### Entries shown
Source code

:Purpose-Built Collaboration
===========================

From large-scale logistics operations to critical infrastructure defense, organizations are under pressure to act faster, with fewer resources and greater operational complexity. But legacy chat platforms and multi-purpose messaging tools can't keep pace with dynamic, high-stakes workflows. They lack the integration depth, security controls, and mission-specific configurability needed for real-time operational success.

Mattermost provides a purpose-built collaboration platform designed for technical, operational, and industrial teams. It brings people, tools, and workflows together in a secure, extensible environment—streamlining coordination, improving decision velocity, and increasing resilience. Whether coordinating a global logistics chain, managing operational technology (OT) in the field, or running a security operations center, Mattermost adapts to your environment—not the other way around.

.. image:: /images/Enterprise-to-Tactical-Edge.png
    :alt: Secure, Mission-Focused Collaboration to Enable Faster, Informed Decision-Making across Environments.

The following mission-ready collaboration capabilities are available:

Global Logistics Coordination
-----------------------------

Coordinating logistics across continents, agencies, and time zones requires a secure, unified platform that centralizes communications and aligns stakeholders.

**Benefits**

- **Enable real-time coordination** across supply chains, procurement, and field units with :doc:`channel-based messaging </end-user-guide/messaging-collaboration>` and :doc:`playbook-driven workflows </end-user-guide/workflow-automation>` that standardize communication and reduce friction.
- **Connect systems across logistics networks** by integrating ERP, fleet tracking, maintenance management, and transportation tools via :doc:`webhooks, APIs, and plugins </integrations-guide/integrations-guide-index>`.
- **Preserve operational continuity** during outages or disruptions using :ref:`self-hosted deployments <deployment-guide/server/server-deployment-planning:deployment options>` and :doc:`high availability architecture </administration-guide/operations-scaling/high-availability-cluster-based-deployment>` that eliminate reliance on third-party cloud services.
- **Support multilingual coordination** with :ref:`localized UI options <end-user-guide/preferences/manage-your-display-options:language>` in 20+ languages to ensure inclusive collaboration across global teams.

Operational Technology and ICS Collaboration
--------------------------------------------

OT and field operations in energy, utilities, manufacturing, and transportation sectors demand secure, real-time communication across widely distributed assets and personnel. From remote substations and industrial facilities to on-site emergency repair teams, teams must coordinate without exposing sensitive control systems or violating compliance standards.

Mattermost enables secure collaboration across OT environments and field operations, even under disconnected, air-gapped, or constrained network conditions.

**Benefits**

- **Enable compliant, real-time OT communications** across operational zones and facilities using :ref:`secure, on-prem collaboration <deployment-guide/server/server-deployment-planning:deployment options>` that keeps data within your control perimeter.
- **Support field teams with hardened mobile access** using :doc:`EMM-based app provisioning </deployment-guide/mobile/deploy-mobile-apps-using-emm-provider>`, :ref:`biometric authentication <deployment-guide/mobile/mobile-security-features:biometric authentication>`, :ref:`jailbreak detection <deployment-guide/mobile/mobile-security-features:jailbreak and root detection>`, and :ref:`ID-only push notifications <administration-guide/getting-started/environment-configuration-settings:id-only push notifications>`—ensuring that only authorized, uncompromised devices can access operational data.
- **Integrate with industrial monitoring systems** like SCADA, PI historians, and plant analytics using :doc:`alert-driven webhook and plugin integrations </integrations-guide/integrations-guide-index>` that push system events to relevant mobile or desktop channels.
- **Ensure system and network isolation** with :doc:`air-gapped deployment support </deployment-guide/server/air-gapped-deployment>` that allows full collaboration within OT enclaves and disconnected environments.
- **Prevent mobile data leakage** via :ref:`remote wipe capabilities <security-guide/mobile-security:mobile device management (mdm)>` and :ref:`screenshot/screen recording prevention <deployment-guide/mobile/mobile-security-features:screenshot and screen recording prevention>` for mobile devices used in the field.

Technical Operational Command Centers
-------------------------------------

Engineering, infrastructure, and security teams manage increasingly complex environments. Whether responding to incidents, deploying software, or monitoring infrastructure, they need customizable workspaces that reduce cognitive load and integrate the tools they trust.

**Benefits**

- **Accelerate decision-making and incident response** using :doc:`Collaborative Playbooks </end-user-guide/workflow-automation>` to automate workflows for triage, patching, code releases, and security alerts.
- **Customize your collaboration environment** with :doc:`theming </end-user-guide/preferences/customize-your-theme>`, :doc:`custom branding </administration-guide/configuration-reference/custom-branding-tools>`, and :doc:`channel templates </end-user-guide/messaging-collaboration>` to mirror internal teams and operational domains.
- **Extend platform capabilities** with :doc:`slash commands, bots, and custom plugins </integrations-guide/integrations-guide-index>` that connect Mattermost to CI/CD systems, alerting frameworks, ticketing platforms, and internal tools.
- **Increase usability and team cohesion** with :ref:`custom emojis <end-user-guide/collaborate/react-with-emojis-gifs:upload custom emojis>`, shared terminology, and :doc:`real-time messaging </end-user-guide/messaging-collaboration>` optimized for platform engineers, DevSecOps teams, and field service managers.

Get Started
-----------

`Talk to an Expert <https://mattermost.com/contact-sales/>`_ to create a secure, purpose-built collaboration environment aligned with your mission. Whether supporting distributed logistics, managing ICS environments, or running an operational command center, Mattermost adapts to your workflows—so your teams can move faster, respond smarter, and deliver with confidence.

### Prompt
Word for word, copy the material above.

### Solution
Source code

:Purpose-Built Collaboration
===========================

From large-scale logistics operations to critical infrastructure defense, organizations are under pressure to act faster, with fewer resources and greater operational complexity. But legacy chat platforms and multi-purpose messaging tools can't keep pace with dynamic, high-stakes workflows. They lack the integration depth, security controls, and mission-specific configurability needed for real-time operational success.

Mattermost provides a purpose-built collaboration platform designed for technical, operational, and industrial teams. It brings people, tools, and workflows together in a secure, extensible environment—streamlining coordination, improving decision velocity, and increasing resilience. Whether coordinating a global logistics chain, managing operational technology (OT) in the field, or running a security operations center, Mattermost adapts to your environment—not the other way around.

.. image:: /images/Enterprise-to-Tactical-Edge.png
    :alt: Secure, Mission-Focused Collaboration to Enable Faster, Informed Decision-Making across Environments.

The following mission-ready collaboration capabilities are available:

Global Logistics Coordination
-----------------------------

Coordinating logistics across continents, agencies, and time zones requires a secure, unified platform that centralizes communications and aligns stakeholders.

**Benefits**

- **Enable real-time coordination** across supply chains, procurement, and field units with :doc:`channel-based messaging </end-user-guide/messaging-collaboration>` and :doc:`playbook-driven workflows </end-user-guide/workflow-automation>` that standardize communication and reduce friction.
- **Connect systems across logistics networks** by integrating ERP, fleet tracking, maintenance management, and transportation tools via :doc:`webhooks, APIs, and plugins </integrations-guide/integrations-guide-index>`.
- **Preserve operational continuity** during outages or disruptions using :ref:`self-hosted deployments <deployment-guide/server/server-deployment-planning:deployment options>` and :doc:`high availability architecture </administration-guide/operations-scaling/high-availability-cluster-based-deployment>` that eliminate reliance on third-party cloud services.
- **Support multilingual coordination** with :ref:`localized UI options <end-user-guide/preferences/manage-your-display-options:language>` in 20+ languages to ensure inclusive collaboration across global teams.

Operational Technology and ICS Collaboration
--------------------------------------------

OT and field operations in energy, utilities, manufacturing, and transportation sectors demand secure, real-time communication across widely distributed assets and personnel. From remote substations and industrial facilities to on-site emergency repair teams, teams must coordinate without exposing sensitive control systems or violating compliance standards.

Mattermost enables secure collaboration across OT environments and field operations, even under disconnected, air-gapped, or constrained network conditions.

**Benefits**

- **Enable compliant, real-time OT communications** across operational zones and facilities using :ref:`secure, on-prem collaboration <deployment-guide/server/server-deployment-planning:deployment options>` that keeps data within your control perimeter.
- **Support field teams with hardened mobile access** using :doc:`EMM-based app provisioning </deployment-guide/mobile/deploy-mobile-apps-using-emm-provider>`, :ref:`biometric authentication <deployment-guide/mobile/mobile-security-features:biometric authentication>`, :ref:`jailbreak detection <deployment-guide/mobile/mobile-security-features:jailbreak and root detection>`, and :ref:`ID-only push notifications <administration-guide/getting-started/environment-configuration-settings:id-only push notifications>`—ensuring that only authorized, uncompromised devices can access operational data.
- **Integrate with industrial monitoring systems** like SCADA, PI historians, and plant analytics using :doc:`alert-driven webhook and plugin integrations </integrations-guide/integrations-guide-index>` that push system events to relevant mobile or desktop channels.
- **Ensure system and network isolation** with :doc:`air-gapped deployment support </deployment-guide/server/air-gapped-deployment>` that allows full collaboration within OT enclaves and disconnected environments.
- **Prevent mobile data leakage** via :ref:`remote wipe capabilities <security-guide/mobile-security:mobile device management (mdm)>` and :ref:`screenshot/screen recording prevention <deployment-guide/mobile/mobile-security-features:screenshot and screen recording prevention>` for mobile devices used in the field.

Technical Operational Command Centers
-------------------------------------

Engineering, infrastructure, and security teams manage increasingly complex environments. Whether responding to incidents, deploying software, or monitoring infrastructure, they need customizable workspaces that reduce cognitive load and integrate the tools they trust.

**Benefits**

- **Accelerate decision-making and incident response** using :doc:`Collaborative Playbooks </end-user-guide/workflow-automation>` to automate workflows for triage, patching, code releases, and security alerts.
- **Customize your collaboration environment** with :doc:`theming </end-user-guide/preferences/customize-your-theme>`, :doc:`custom branding </administration-guide/configuration-reference/custom-branding-tools>`, and :doc:`channel templates </end-user-guide/messaging-collaboration>` to mirror internal teams and operational domains.
- **Extend platform capabilities** with :doc:`slash commands, bots, and custom plugins </integrations-guide/integrations-guide-index>` that connect Mattermost to CI/CD systems, alerting frameworks, ticketing platforms, and internal tools.
- **Increase usability and team cohesion** with :ref:`custom emojis <end-user-guide/collaborate/react-with-emojis-gifs:upload custom emojis>`, shared terminology, and :doc:`real-time messaging </end-user-guide/messaging-collaboration>` optimized for platform engineers, DevSecOps teams, and field service managers.

Get Started
-----------

`Talk to an Expert <https://mattermost.com/contact-sales/>`_ to create a secure, purpose-built collaboration environment aligned with your mission. Whether supporting distributed logistics, managing ICS environments, or running an operational command center, Mattermost adapts to your workflows—so your teams can move faster, respond smarter, and deliver with confidence.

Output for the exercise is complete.